Rapid oral absorption of henagliflozin was observed in this study with median T max values ranging from 1.00 to 2.00 h. The C max, AUC0–24 and AUC values for henagliflozin increased in proportion with the increase in dose over the 5–20 mg range. The pharmacokinetic parameters of henagliflozin on day 1 were similar to those on day 10, indicating a time-independent pattern. The mean T 1/2 of henagliflozin was 9.1–14.0 and 10.3–13.8 h on day 1 and day 10, respectively. The accumulative ratio ranged from 1.16 to 1.24 upon repeated daily dose of henagliflozin on day 10 within each dose panel.

In the current study, all doses of henagliflozin induced improvements in glycemic parameters in Chinese T2DM patients. Single dose decreases the 24-h MPG by −0.3 mmol/L in the 5 mg group, −1.0 mmol/L in 10 mg (p > 0.05) and 20 mg groups on day 1. The corresponding values were −0.8, −0.9 and −1.2 mmol/L on day 10. The FPG changes were not dose proportional, although larger changes in FPG were observed in all three dosage groups compared to placebo group. This may be due to the inter-individual and inter-group variability. In our previous study in healthy Chinese subjects, henagliflozin did not reduce FPG level (data not published). This observation reflects the mechanism of action of henagliflozin, which is independent of insulin action but dependent on the filtered glucose load, and suggests a low propensity to cause hypoglycemia.

In all active treated groups, UGE increased significantly from baseline. The highest absolute change in UGE was observed in the 10 mg group with a value of 90.0 and 85.0 g on day 1 and day 10, respectively.
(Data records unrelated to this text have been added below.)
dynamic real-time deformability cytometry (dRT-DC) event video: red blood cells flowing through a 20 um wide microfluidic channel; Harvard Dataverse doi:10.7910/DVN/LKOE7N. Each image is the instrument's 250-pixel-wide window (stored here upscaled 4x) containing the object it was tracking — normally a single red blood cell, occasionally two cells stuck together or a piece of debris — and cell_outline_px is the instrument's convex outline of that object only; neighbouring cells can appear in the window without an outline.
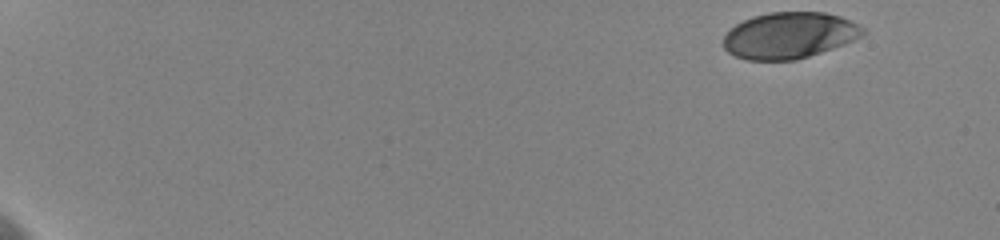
{"species": "human", "species_latin": "Homo sapiens", "temperature_condition": "cold", "stored_images_in_passage": 6, "camera_frame_rate_fps": 3000, "um_per_image_px": 0.085, "donor": {"sex": "female"}, "frame": {"image": 1, "passage_image": 1, "time_ms": 0.0, "image_size_px": [1000, 240], "cell_outline_px": [[864, 32], [860, 36], [844, 44], [796, 60], [748, 60], [736, 56], [728, 52], [724, 48], [724, 36], [736, 24], [752, 16], [768, 12], [824, 12], [840, 16], [864, 28]], "centroid_in_image_um": [67.06, 3.0], "position_along_channel_um": 17.9, "area_um2": 37.22}}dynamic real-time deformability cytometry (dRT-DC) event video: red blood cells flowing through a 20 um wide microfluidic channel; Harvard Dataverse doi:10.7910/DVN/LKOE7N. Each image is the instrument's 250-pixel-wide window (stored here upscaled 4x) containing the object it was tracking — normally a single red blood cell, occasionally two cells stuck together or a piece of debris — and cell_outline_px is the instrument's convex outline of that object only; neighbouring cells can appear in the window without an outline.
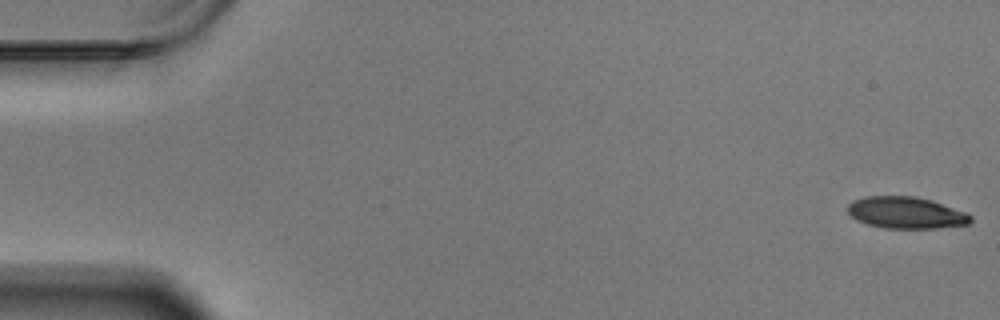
{"species": "Egyptian fruit bat (a non-hibernating species)", "species_latin": "Rousettus aegyptiacus", "temperature_condition": "warm", "stored_images_in_passage": 59, "camera_frame_rate_fps": 3000, "um_per_image_px": 0.085, "animal": {"sex": "male"}, "frame": {"image": 1, "passage_image": 1, "time_ms": 0.0, "image_size_px": [1000, 320], "cell_outline_px": [[972, 220], [968, 224], [936, 228], [884, 228], [868, 224], [856, 220], [848, 212], [848, 204], [852, 200], [864, 196], [916, 196], [932, 200], [964, 212], [972, 216]], "centroid_in_image_um": [76.98, 18.07], "position_along_channel_um": 8.0, "area_um2": 22.66}}
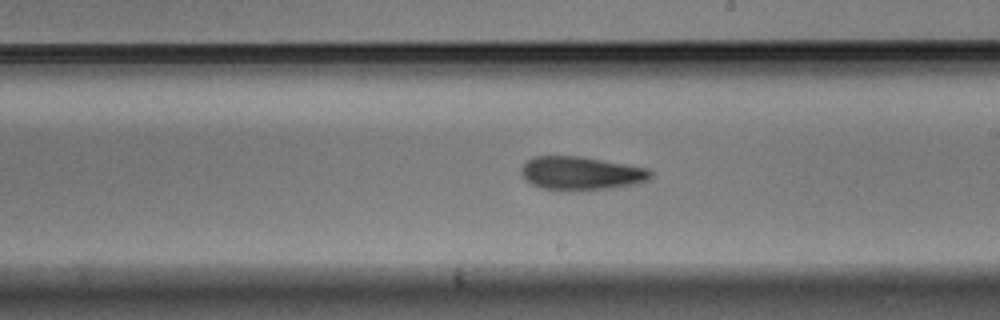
{"frame": {"image": 2, "passage_image": 34, "time_ms": 11.0, "image_size_px": [1000, 320], "cell_outline_px": [[652, 176], [648, 180], [636, 184], [612, 188], [560, 192], [540, 188], [532, 184], [520, 172], [520, 168], [532, 156], [580, 156], [648, 168], [652, 172]], "centroid_in_image_um": [49.38, 14.75], "position_along_channel_um": 239.6, "area_um2": 25.55}}
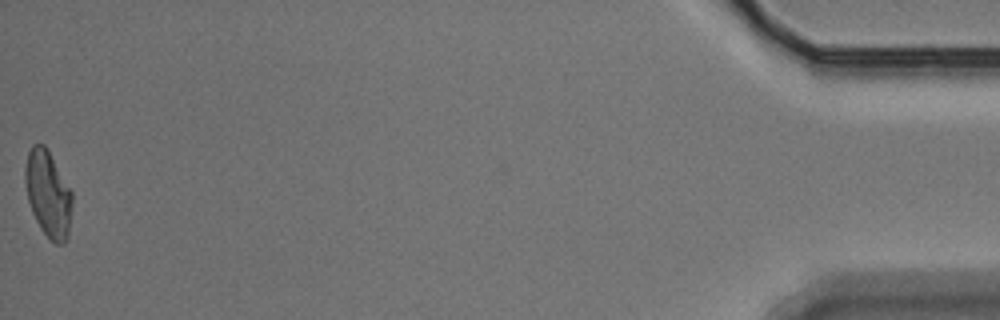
{"frame": {"image": 3, "passage_image": 59, "time_ms": 19.333, "image_size_px": [1000, 320], "cell_outline_px": [[72, 204], [68, 236], [64, 244], [56, 244], [40, 228], [32, 212], [28, 200], [24, 180], [24, 168], [28, 152], [32, 144], [44, 144], [48, 148], [72, 192]], "centroid_in_image_um": [4.08, 16.44], "position_along_channel_um": 431.1, "area_um2": 23.76}, "authors_computed_cell_mechanics": {"area_um2": 24.3338, "velocity_mm_per_s": 3.4345, "shape_relaxation_time_tau1_ms": 7.0913, "shape_relaxation_time_tau2_ms": 3.8505, "deformation_change_tau1": 0.1884, "deformation_change_tau2": 0.1157}}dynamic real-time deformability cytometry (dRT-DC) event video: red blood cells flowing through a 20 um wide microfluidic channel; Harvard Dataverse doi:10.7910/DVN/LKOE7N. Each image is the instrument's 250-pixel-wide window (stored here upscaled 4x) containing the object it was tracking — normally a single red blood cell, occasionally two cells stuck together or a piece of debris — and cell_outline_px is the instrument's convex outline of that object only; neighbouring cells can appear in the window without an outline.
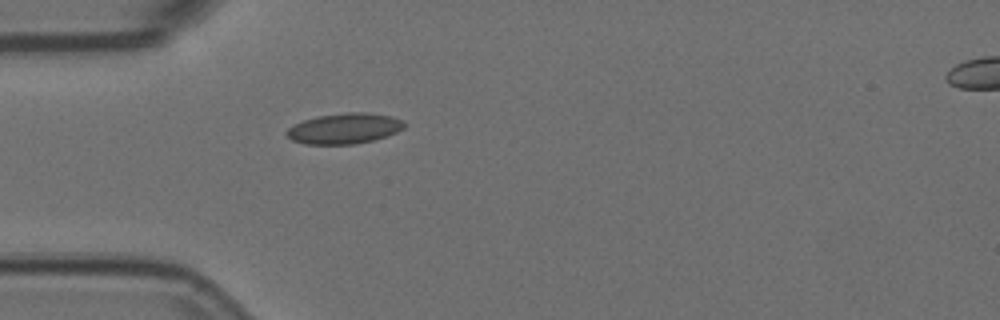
{"species": "Egyptian fruit bat (a non-hibernating species)", "species_latin": "Rousettus aegyptiacus", "temperature_condition": "room temperature", "stored_images_in_passage": 1, "camera_frame_rate_fps": 3000, "um_per_image_px": 0.085, "animal": {"sex": "female"}, "frame": {"image": 1, "passage_image": 1, "time_ms": 0.0, "image_size_px": [1000, 320], "cell_outline_px": [[404, 128], [388, 136], [372, 140], [352, 144], [304, 144], [292, 140], [284, 132], [288, 128], [304, 120], [316, 116], [348, 112], [364, 112], [392, 116], [404, 120]], "centroid_in_image_um": [29.28, 10.92], "position_along_channel_um": 55.7, "area_um2": 20.92}}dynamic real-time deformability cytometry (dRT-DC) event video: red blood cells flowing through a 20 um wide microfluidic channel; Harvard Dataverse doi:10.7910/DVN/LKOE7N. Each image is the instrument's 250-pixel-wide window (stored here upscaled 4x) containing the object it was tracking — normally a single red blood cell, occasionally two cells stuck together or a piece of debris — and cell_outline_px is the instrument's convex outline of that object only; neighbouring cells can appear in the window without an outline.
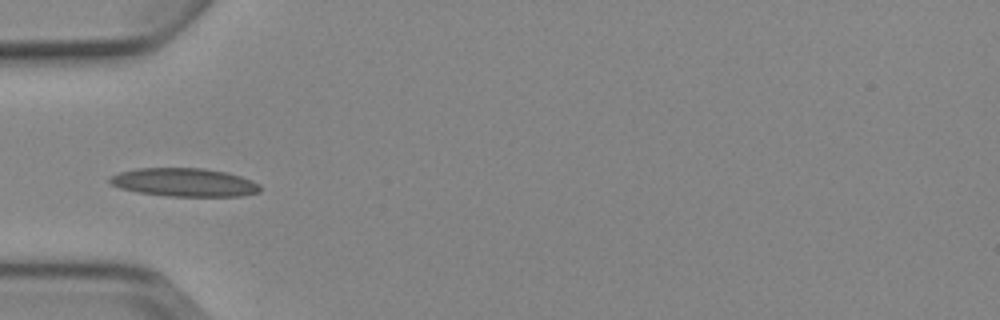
{"species": "Egyptian fruit bat (a non-hibernating species)", "species_latin": "Rousettus aegyptiacus", "temperature_condition": "cold", "stored_images_in_passage": 7, "camera_frame_rate_fps": 3000, "um_per_image_px": 0.085, "animal": {"sex": "female"}, "frame": {"image": 1, "passage_image": 4, "time_ms": 3.667, "image_size_px": [1000, 320], "cell_outline_px": [[260, 192], [240, 196], [168, 196], [136, 192], [120, 188], [112, 184], [108, 180], [112, 176], [120, 172], [136, 168], [204, 168], [224, 172], [240, 176], [252, 180], [260, 184]], "centroid_in_image_um": [15.67, 15.5], "position_along_channel_um": 69.3, "area_um2": 24.8}}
Taking the baseline value into account, UGE increased most significantly in the 20 mg group (by 82–110 times), followed by the 10 mg group (65–82 times) and by the 5 mg group (11–21 times). Therefore, 24-h UGE increased in a dose proportional way. The pharmacodynamic effect of henagliflozin on UGE was comparable with those of dapagliflozin and canagliflozin. The mean values of 24-h UGE were 113 and 111 g following 300 mg of canagliflozin [7] on day 1 and day 7, and 68.4 and 71.41 g following 10 mg of dapagliflozin [9].
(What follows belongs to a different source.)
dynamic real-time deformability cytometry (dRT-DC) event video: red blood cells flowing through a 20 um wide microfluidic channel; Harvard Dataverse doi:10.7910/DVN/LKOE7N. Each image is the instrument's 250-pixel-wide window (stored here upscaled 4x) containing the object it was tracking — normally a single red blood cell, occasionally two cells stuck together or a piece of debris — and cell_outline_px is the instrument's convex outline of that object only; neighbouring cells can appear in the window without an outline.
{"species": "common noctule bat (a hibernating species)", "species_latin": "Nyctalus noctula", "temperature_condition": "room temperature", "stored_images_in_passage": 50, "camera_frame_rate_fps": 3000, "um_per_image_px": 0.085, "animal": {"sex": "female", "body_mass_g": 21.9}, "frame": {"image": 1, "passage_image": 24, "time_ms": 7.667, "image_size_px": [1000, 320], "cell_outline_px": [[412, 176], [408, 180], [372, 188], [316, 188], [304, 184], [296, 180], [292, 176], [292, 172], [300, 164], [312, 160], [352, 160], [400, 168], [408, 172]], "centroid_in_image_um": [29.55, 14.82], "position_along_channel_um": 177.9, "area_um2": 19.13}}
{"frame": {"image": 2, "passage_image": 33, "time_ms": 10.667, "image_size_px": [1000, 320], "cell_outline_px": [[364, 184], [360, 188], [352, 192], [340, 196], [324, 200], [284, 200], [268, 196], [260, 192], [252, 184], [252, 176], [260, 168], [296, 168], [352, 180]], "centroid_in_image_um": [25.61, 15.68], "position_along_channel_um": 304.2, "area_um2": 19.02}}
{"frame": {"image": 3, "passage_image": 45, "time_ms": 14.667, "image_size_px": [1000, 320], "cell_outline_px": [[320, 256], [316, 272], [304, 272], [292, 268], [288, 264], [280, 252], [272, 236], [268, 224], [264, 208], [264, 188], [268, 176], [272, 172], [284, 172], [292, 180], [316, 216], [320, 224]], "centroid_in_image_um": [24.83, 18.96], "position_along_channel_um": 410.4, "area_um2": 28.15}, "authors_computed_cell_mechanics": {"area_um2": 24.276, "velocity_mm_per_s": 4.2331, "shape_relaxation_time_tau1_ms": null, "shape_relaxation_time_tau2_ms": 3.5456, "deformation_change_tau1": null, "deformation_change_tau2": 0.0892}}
There were no treatment-related SAEs. No subjects withdrew from the study due to AEs. Two subjects reported increased urine β2 microglobulin in the 5 and 10 mg dose groups, and one reported pruritus in the 20 mg dose group. These were considered to be possibly related to the study drug. As reported by Kasichayanula et al. [9], there were eight adverse events that were considered to be related to the administration of dapagliflozin in the multiple ascending dose study. These were ‘protein urine present’, observed in two patients each receiving 2.5 and 20 mg; ‘thirst’ and ‘pollakiuria’ in one patient receiving 2.5 mg; ‘nocturia’ and ‘blood alkaline phosphatase increased’ in one patient receiving 10 mg. There were no adverse events leading to discontinuation. In the single and multiple ascending dose study of canagliflozin in T2DM patients [7], no treatment-related adverse events were reported.
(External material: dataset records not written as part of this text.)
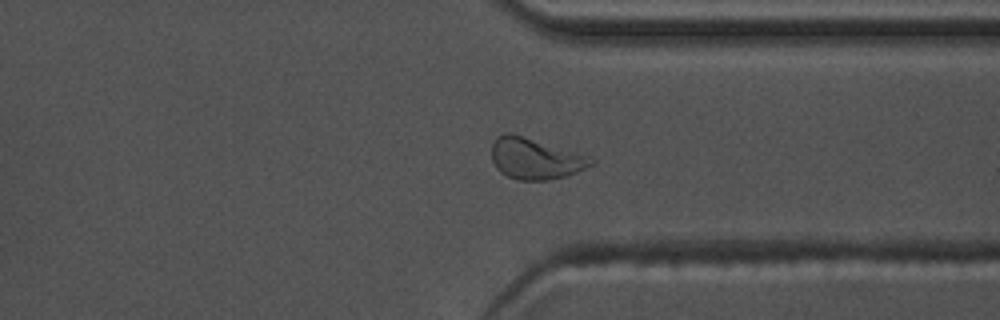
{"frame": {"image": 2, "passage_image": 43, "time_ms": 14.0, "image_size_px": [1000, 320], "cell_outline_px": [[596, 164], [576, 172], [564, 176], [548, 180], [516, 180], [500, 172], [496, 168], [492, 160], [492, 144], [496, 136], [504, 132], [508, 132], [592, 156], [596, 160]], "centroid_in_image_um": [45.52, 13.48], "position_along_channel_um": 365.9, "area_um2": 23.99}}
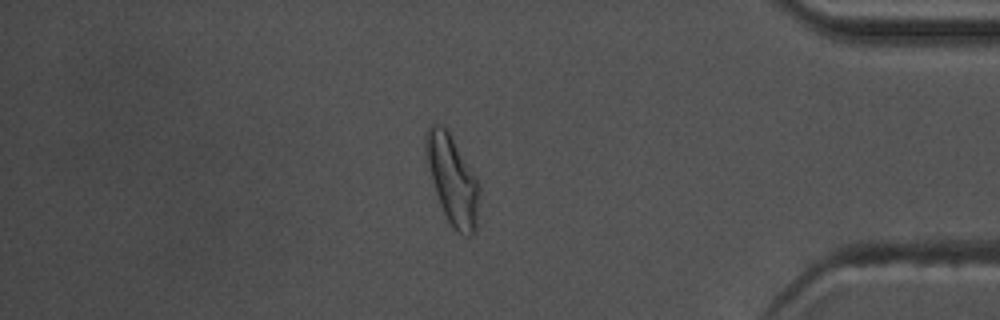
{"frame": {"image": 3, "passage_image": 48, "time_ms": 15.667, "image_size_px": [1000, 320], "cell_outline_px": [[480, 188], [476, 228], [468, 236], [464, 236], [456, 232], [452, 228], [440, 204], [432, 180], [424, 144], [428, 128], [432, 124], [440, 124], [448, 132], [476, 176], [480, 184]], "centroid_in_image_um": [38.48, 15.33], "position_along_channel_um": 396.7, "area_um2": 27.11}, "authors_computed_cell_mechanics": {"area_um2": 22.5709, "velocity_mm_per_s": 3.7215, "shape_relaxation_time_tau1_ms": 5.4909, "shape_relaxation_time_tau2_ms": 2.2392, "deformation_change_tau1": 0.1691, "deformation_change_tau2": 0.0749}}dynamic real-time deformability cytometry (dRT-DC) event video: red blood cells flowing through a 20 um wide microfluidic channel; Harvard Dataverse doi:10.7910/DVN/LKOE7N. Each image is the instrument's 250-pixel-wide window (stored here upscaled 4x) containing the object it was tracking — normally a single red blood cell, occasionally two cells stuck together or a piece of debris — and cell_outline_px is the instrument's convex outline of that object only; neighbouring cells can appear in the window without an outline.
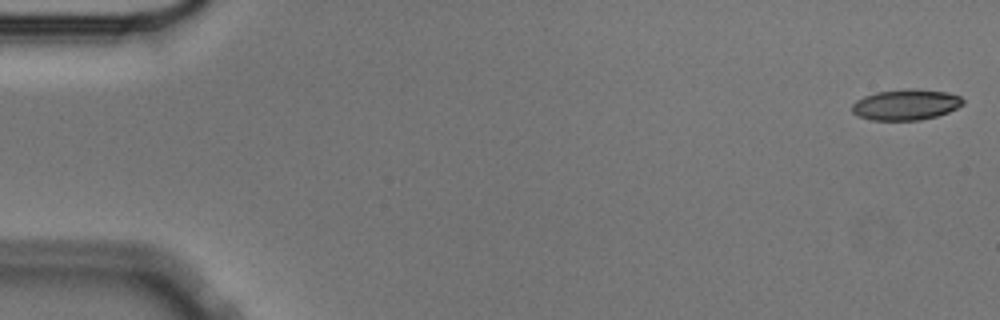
{"species": "Egyptian fruit bat (a non-hibernating species)", "species_latin": "Rousettus aegyptiacus", "temperature_condition": "cold", "stored_images_in_passage": 9, "camera_frame_rate_fps": 3000, "um_per_image_px": 0.085, "animal": {"sex": "male"}, "frame": {"image": 1, "passage_image": 1, "time_ms": 0.0, "image_size_px": [1000, 320], "cell_outline_px": [[964, 104], [948, 112], [936, 116], [920, 120], [872, 120], [856, 116], [852, 112], [852, 104], [856, 100], [864, 96], [876, 92], [912, 88], [916, 88], [948, 92], [960, 96], [964, 100]], "centroid_in_image_um": [76.99, 8.89], "position_along_channel_um": 8.0, "area_um2": 20.06}}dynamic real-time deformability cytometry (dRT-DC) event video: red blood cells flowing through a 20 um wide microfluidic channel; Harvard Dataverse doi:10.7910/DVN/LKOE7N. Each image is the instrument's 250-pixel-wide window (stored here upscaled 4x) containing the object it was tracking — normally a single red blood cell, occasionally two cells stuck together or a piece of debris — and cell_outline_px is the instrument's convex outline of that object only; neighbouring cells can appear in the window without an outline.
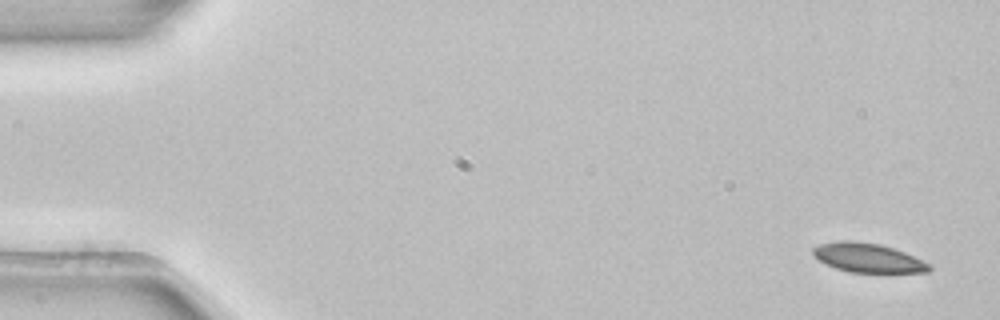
{"species": "common noctule bat (a hibernating species)", "species_latin": "Nyctalus noctula", "temperature_condition": "room temperature", "stored_images_in_passage": 5, "camera_frame_rate_fps": 3000, "um_per_image_px": 0.085, "animal": {"sex": "female", "body_mass_g": 22.7, "forearm_length_mm": 54.2}, "frame": {"image": 1, "passage_image": 1, "time_ms": 0.0, "image_size_px": [1000, 320], "cell_outline_px": [[932, 268], [928, 272], [848, 272], [836, 268], [820, 260], [812, 252], [812, 248], [820, 244], [840, 240], [852, 240], [880, 244], [904, 252], [932, 264]], "centroid_in_image_um": [73.8, 21.91], "position_along_channel_um": 11.2, "area_um2": 19.59}}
The main limitation of the current study is that the renal function parameters were not evaluated using eGFR, and the urinary glucose excretion was not corrected by urinary creatinine. As the efficacy of SGLT2 inhibitors is dependent on renal function, the pharmacodynamic profiles of henagliflozin might be influenced. This might explain the non-dose-proportional relation of pharmacodynamic measurements such as FPG. In addition, we did not assess the pharmacokinetic and pharmacodynamic properties of henagliflozin in other ethnic cohorts. Previous studies showed that the pharmacokinetic profiles of dapagliflozin in Japanese healthy people and T2DM patients were similar to those in US cohorts [1012]. Further study might be required before administration of henagliflozin to other ethnic groups.

5 Conclusion

In conclusion, henagliflozin was generally well tolerated in Chinese T2DM patients. All doses of henagliflozin induced improvements in glycemic parameters in Chinese T2DM patients. The observed pharmacokinetic and pharmacodynamic profiles of henagliflozin support a once-daily dosing regimen.